My Gal Sal (1942)
9/10
'Jack the Ripper' and la grande dame , in a love/hate quandary throughout this sparkling musical.
9 September 2013
Warning: Spoilers
Now available at You Tube and on DVD, I had no idea that Rita Hayworth starred in this lavish fun Technicolor Fox musical during her physical peak. Handsome personable hunk Victor Mature got to pursue both Rita and Betty Grable in 3 Fox musicals in '42! Apparently having no musical talent, here he portrays a slimmed down version of chubby Gay '90s song writer and theatrical performer Paul Dresser, in one of Fox's many nostalgic-themed musicals of this era. The singing of both Rita and Mature was, as usual, dubbed, which downgrades their credibility as musical performers, but doesn't materially impact their charisma as all around actors. Fox departed from its dominant star formula for musicals during this era, in casting Rita, borrowed from Columbia, as the sole female musical star. Thus, Rita gets to sing and dance in quite a few on and off-stage numbers. Meanwhile, Mature sometimes sang while playing the piano or banjo. True, his supposed playing of two pianos at once looks as fake as it was.

Mature's highly romanticized Dresser begins as a young man who runs away from home to avoid preparing for the ministry, and to begin a career as a musical performer and song writer. He hooks up with a crooked traveling minstrel, getting tarred and feathered when the crowd figures out they have been swindled. He is rescued by the flirtatious female companion(played by Carol Landis) of a traveling patent medicine salesman, and joins their entertainment show to attract customers. All this early part is loosely based on fact. Dresser did run away from his dictatorial father, and his minstrel employer did run away, at one point, leaving broke Dresser to pay their bills. He did later work for a patent medicine show, selling Hamlin's rather famous 'wizard oil'.

The 3 women portrayed as being romantically involved with Dresser are all fictional. Apparently, Dresser never married, although he had numerous affairs with women, including prostitutes. Reputedly, the Sal in his well received "My Gal Sal", was in reference to a previous lover: the madam of an Indiana brothel. In the film he didn't compose it until near the end, when it serves as the centerpiece of Rita's final stage performance and his excuse to rekindle their on-the-rocks romance. Phil Silvers doesn't show up until toward the end, when he plays a devious role in getting Dresser and Rita(Sally) back together.
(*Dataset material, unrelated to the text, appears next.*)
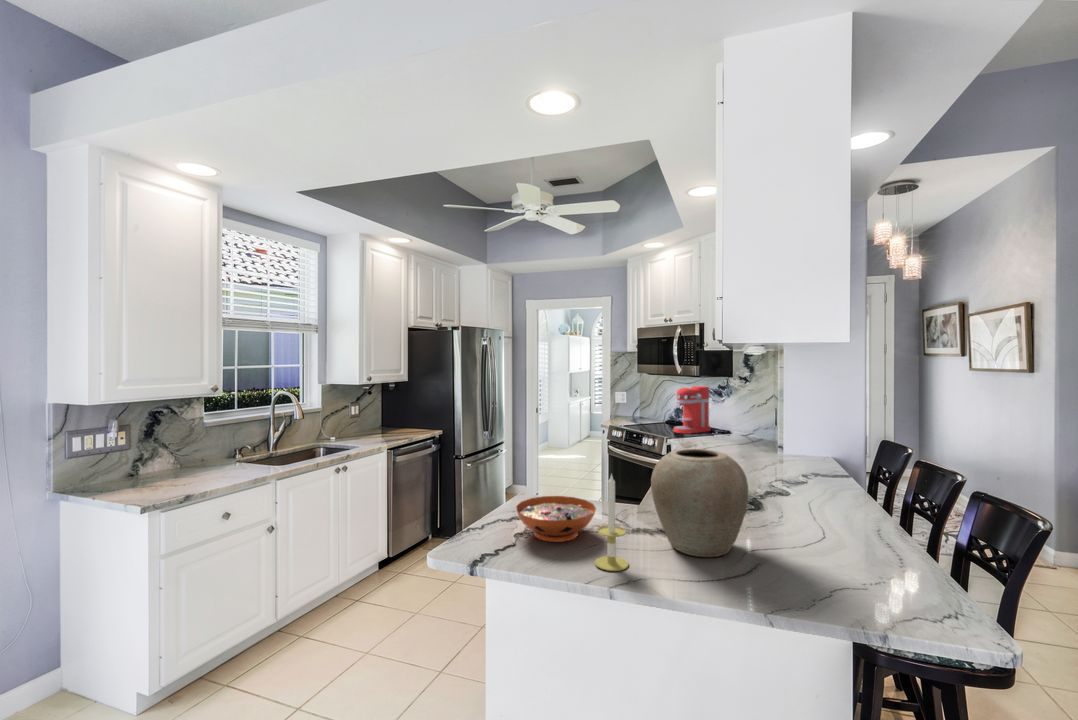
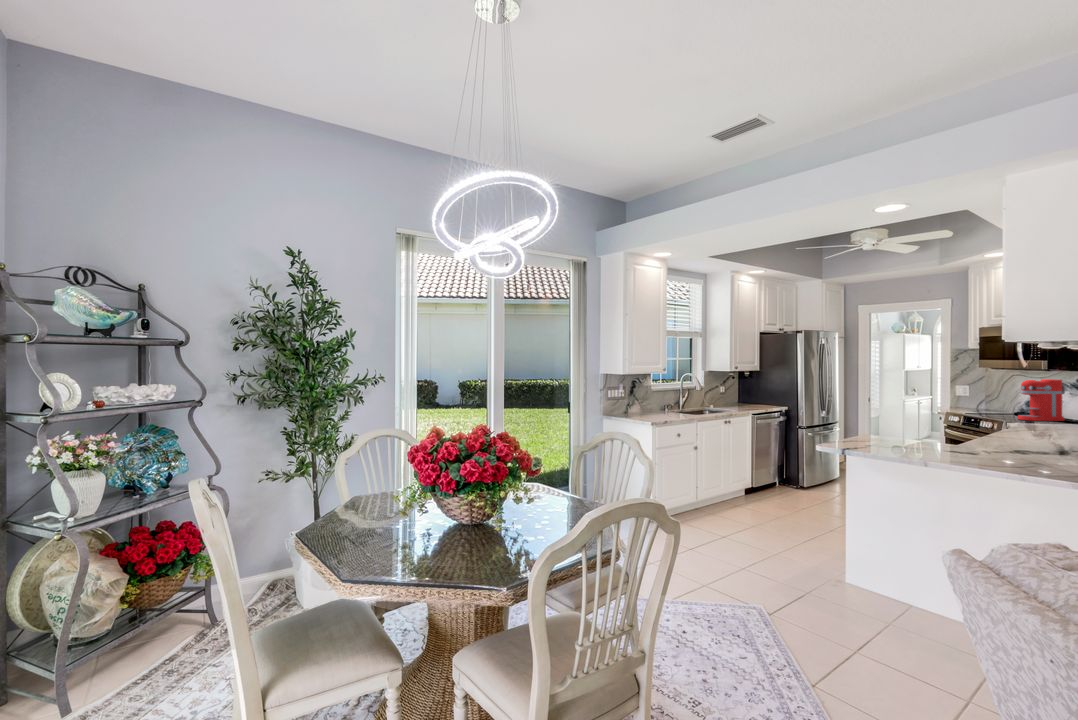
vase: present [651,449,748,557] -> none [953,400,1023,457]
candle: present [595,475,628,571] -> none [913,406,935,455]
decorative bowl: present [516,496,596,542] -> none [863,428,917,447]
British actor John Sutton plays Rita's rather stuffy manager and apparent fiancé throughout the film. With his initial adversarial relationship with the established musical star Sally, and his periodic escapades with the aggressive married Countess Rossini, it's an uphill battle for Mature to nose out the cultured handsome Sutton as Rita's 'significant other'. For some reason, Hollywood chose to typecast the likable, athletic, Sutton as 'the other man': sometimes a villain,or sometimes, as in the present film and the previous "Yank in the R.A.F.", just the eventual loser. In "Hudson Bay", he did play the romantic lead, to Paul Muni's and Liard Cregar's dramatic coleads, and is my favorite film role for him. As someone else pointed out, based solely on his girth, Cregar presented a much more realistic physical representation of Dresser than did Mature!

Why do I refer to Mature's character as 'Jack the Ripper' in my review title? At one point, he sarcastically identified himself as such after being jailed for shredding Rita's wardrobe, after she had entered his adjacent apartment and done the same. This was her reaction to an intercepted invitation from Countess Rossini

Several songs by Dresser are featured, but the only two that are likely to appeal somewhat to modern audiences are the title song and "On the Banks of the Wabash", which made him a millionaire, by today's standards. Based on the amount of sheet music sold, the latter was the second most popular song in the US in the 19th century! Unfortunately, the new century would not be kind to Dresser. Like Stephen Foster, his career would nose dive, and he would die penniless in NYC, far from his Indiana home....In addition, the team of Ralph Rainger and Leo Robin contributed several original songs(which I like better than Dresser's!), the best being "On the Gay White Way", "Oh, the Pity of it All", and "Me and my Fella and a Big Umbrella". Unfortunately, Rainger would die that year in a plane collision. He and Robin also composed most of the new songs for Betty Grable's big hit released the following year : "Coney Island". Lacking her former film dancer, Fred Astaire, famous choreographer Hermes Pan served as Rita's dance partner for part of the production number to "On the Gay White Way".

Poor Carol Landis, as Mae, after serving as Mature's rescuer and presumably lover for a while, gets left behind after Mature is attracted by the challenge of changing Rita's attitude toward him from very negative to positive. Unfortunately, this would be the story of her life, both as an actress and as a romantic partner, except for her many USO appearances, instigating her suicide before age 30.